本文:
============

2006年のある日、カルカッタから一枚のハガキが届いた。
 


“Wish you Merry Christmas & Happy New Year”って書いてある。今は7月。


差出人は、インド人の女性。
マザーテレサの作ったシシュバヴァン(子供の家)という孤児院で働いている。



彼女に出会ったのは、2003年のこと。
インド人にしては色白で少しふくよかな彼女はとってもかわいい女性だった。

 

 

当時英語があまり話せなかった彼女は、
外国人ボランティアとの意思の疎通が上手くいかないことにイライラし、一日中眉間にシワをよせていた。


指示が上手くボランティアに伝わらないと「もうっ!!フンッ!!」と露骨に苛立ちを表すから、


ボランティアたちから「あの人怖い。感じ悪い。」と言われ、恐れられてた。



私はそれでも彼女と仲良くなりたいなと思った。

悪い人には見えなかったから。


インド人ワーカーたちはボランティアのことを「アンティー」って呼ぶ。


「アンティー、オムツ替えて!!」


「アンティー、洗濯して!!」


「アンティー、この子にご飯あげて!!」


私は彼女に「アンティー!!」って呼ばれる度に


「私はアンティーじゃなくて、ソ・ノ・コよ。」


って明るく言い続けた。

============

やること:
本文を最初から最後まで一字も変えずに引用せよ。 この後の行は、本文とは別の出典から取ったものだ。

提供資料:
============

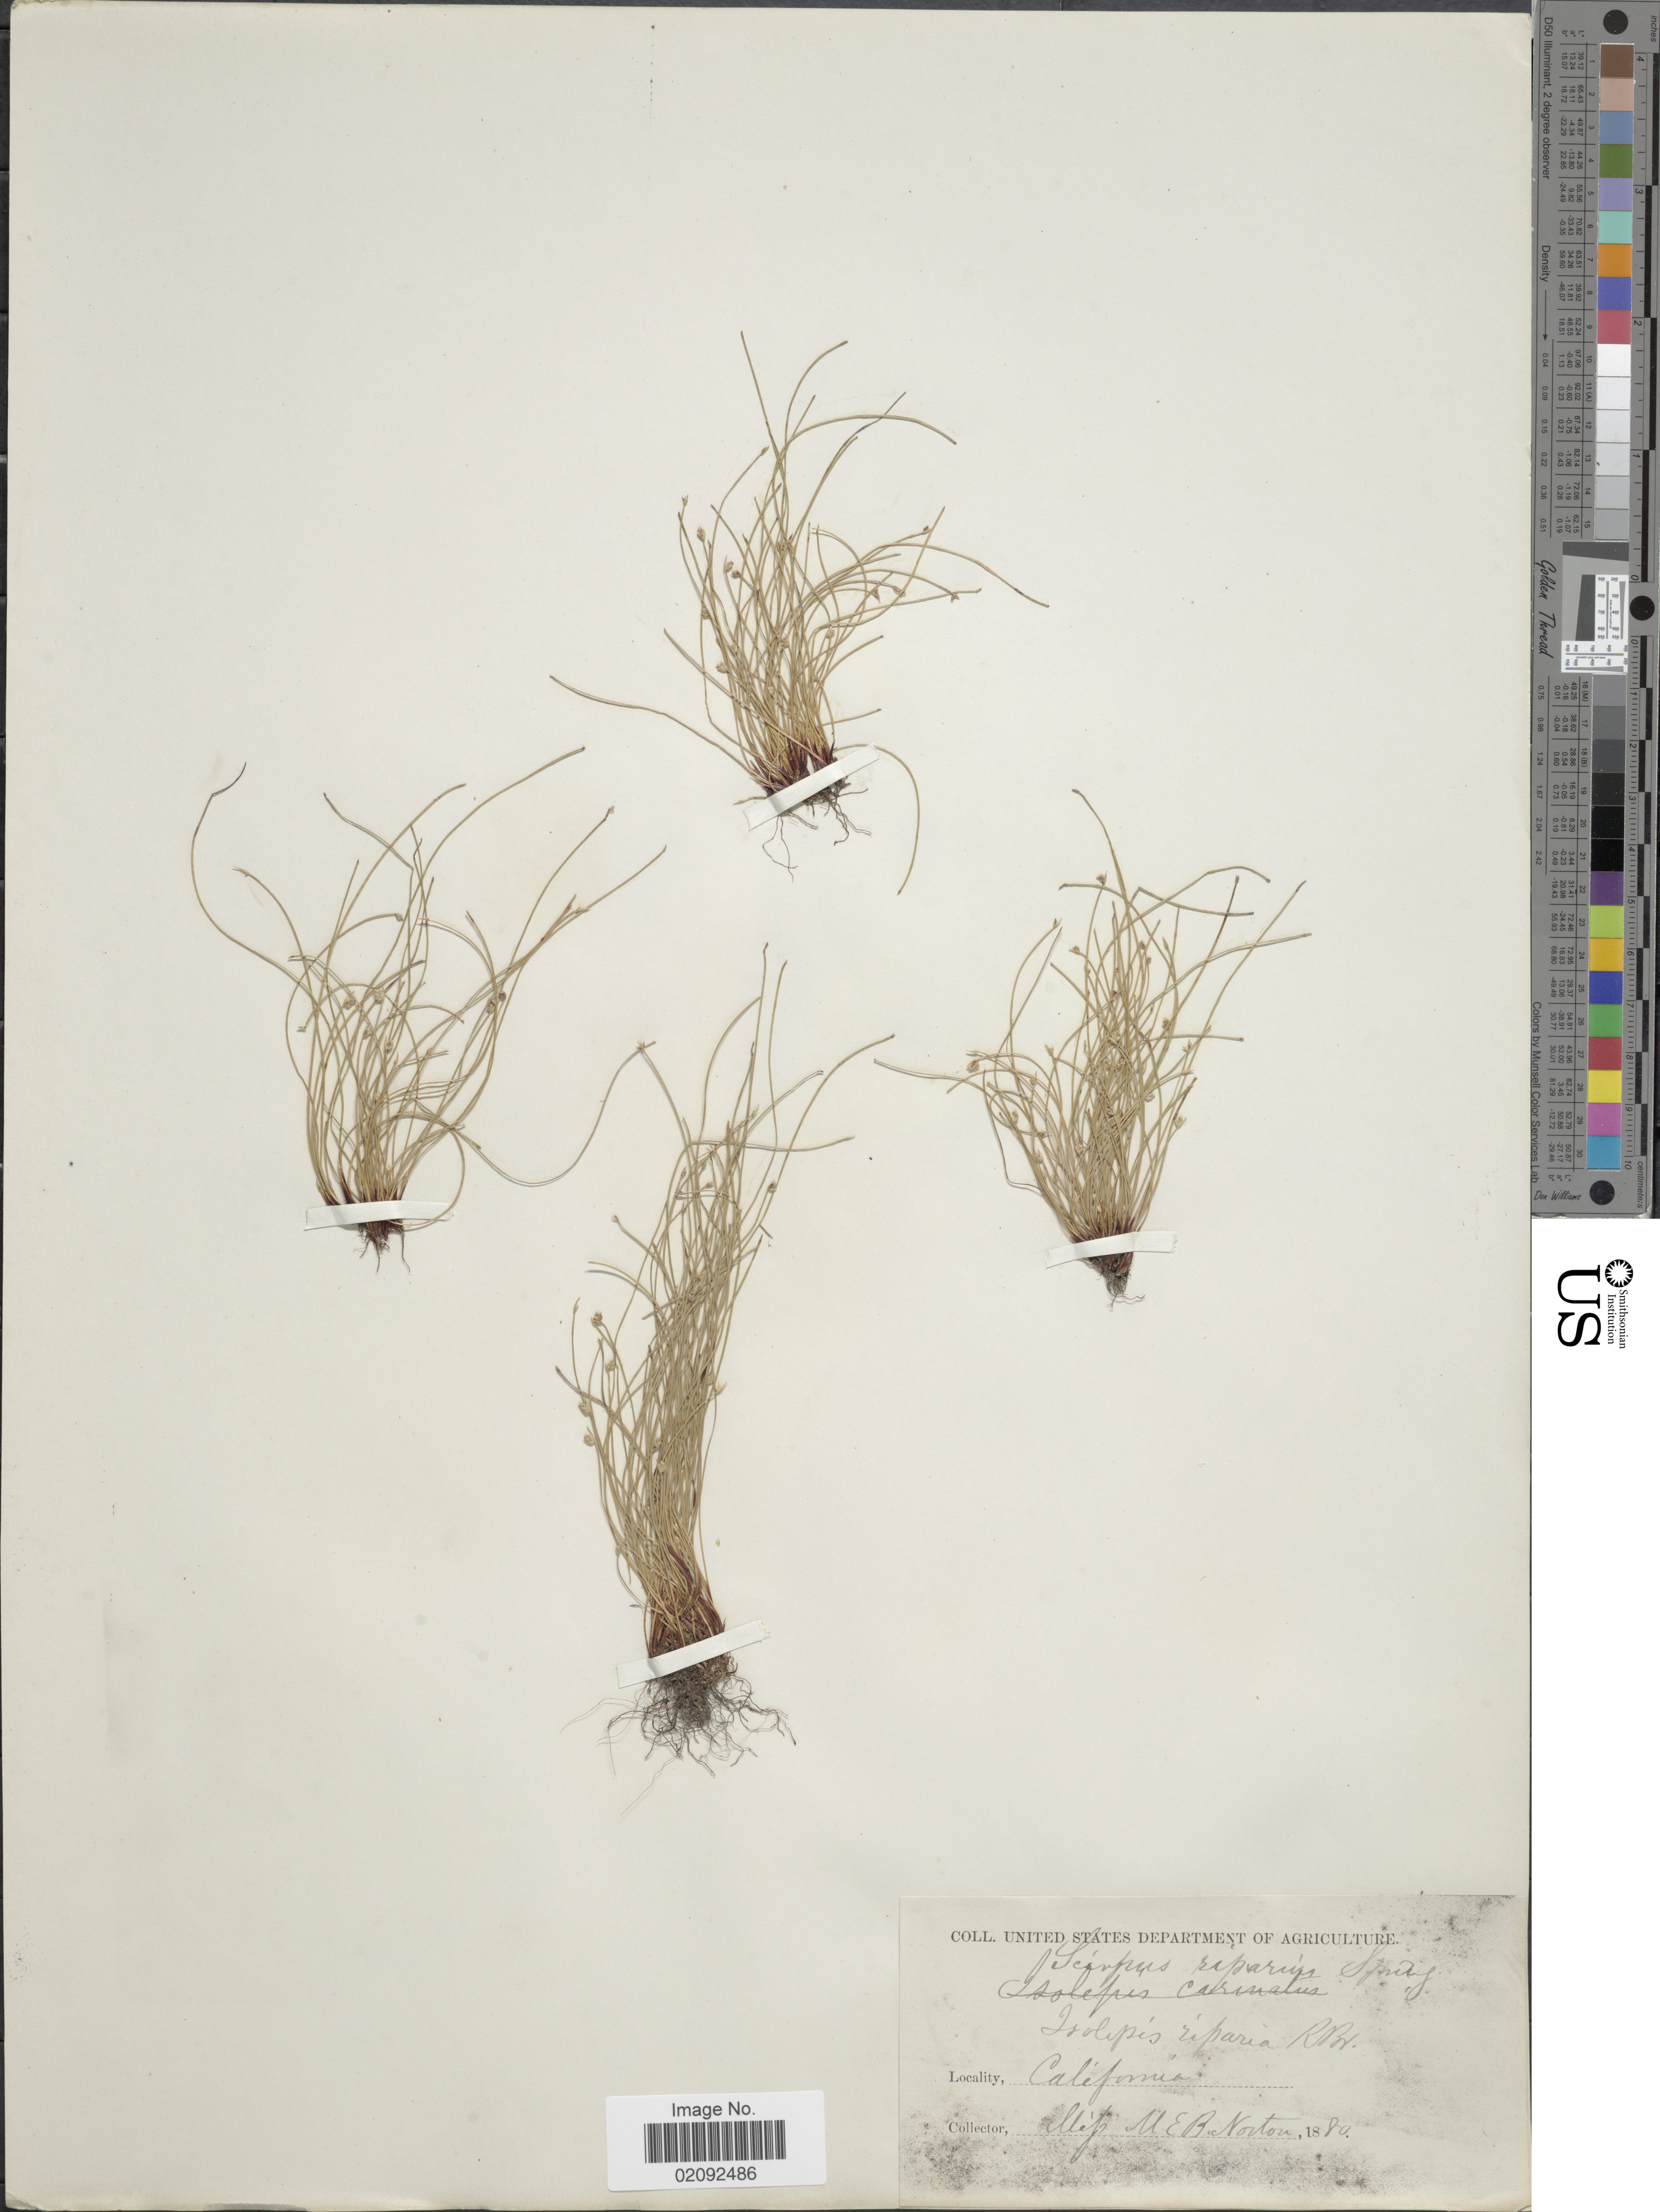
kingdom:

============

回答:
2006年のある日、カルカッタから一枚のハガキが届いた。
 


“Wish you Merry Christmas & Happy New Year”って書いてある。今は7月。


差出人は、インド人の女性。
マザーテレサの作ったシシュバヴァン(子供の家)という孤児院で働いている。



彼女に出会ったのは、2003年のこと。
インド人にしては色白で少しふくよかな彼女はとってもかわいい女性だった。

 

 

当時英語があまり話せなかった彼女は、
外国人ボランティアとの意思の疎通が上手くいかないことにイライラし、一日中眉間にシワをよせていた。


指示が上手くボランティアに伝わらないと「もうっ!!フンッ!!」と露骨に苛立ちを表すから、


ボランティアたちから「あの人怖い。感じ悪い。」と言われ、恐れられてた。



私はそれでも彼女と仲良くなりたいなと思った。

悪い人には見えなかったから。


インド人ワーカーたちはボランティアのことを「アンティー」って呼ぶ。


「アンティー、オムツ替えて!!」


「アンティー、洗濯して!!」


「アンティー、この子にご飯あげて!!」


私は彼女に「アンティー!!」って呼ばれる度に


「私はアンティーじゃなくて、ソ・ノ・コよ。」


って明るく言い続けた。